Closing the Loop with Gym-TORAX

Gym-TORAX transforms TORAX into a closed-loop control environment.

This is achieved through a two-level discretization:

  • RL cycle → the agent observes the plasma, receives a reward, and selects an action.

  • TORAX simulation → the chosen action is applied to the simulator, which evolves the plasma state over multiple small time steps before returning the updated state.

This separation allows the physics to be simulated at fine resolution while the RL agent interacts at a higher-level control frequency.

The Environment Design

Every Gym-TORAX environment is built on top of a BaseEnv class. To create a new environment, four aspects must be specified:

  • TORAX configuration → time discretization, physical models, geometry, and initial conditions.

  • Action space → which TORAX control variables are available to the agent (e.g. loop voltage, heating powers).

  • Observation space → which plasma state variables or derived metrics are provided to the agent.

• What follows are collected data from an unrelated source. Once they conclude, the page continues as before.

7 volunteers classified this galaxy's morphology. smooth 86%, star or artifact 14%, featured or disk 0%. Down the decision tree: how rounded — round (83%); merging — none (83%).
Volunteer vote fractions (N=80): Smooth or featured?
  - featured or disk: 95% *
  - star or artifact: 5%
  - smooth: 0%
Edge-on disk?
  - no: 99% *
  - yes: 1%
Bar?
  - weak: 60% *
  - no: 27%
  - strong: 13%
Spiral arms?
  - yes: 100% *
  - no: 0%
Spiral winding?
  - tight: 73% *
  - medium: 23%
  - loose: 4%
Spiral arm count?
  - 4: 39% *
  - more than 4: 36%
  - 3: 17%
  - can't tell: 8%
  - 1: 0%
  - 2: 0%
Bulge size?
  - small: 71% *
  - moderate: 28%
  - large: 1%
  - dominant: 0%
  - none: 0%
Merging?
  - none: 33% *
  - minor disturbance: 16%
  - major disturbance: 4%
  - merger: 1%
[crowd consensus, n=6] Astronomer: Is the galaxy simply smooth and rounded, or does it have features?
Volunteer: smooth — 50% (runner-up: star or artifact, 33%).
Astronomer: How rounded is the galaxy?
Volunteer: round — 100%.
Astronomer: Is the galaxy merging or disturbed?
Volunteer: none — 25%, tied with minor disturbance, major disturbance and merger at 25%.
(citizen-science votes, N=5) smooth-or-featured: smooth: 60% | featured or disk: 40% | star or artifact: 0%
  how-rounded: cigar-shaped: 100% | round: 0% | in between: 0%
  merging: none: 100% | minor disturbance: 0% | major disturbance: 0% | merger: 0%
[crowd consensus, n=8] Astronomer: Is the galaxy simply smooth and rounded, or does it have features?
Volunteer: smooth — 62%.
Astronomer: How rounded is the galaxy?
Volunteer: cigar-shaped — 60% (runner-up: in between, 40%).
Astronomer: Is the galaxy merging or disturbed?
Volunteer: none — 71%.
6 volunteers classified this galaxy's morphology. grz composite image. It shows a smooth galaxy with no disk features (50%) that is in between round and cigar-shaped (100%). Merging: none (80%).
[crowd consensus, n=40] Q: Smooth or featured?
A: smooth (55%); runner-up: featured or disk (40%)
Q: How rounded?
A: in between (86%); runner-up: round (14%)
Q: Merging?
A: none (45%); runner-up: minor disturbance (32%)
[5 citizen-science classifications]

  • Reward function → combination of predefined reward terms to target control objectives (stability, performance, etc.).

Helper classes (Action, Observation) and methods (in reward) simplify this process, so that new environments can be created with minimal boilerplate.

Additional Features

In addition to the core Gymnasium interface, Gym-TORAX provides:

  • Compatibility with reinforcement learning workflows: environments follow the standard Gymnasium API and can be used directly with existing RL libraries.

  • Configurability for physics studies: environments can be adapted to represent different operating scenarios (e.g., steady-state, ramp-up, ramp-down).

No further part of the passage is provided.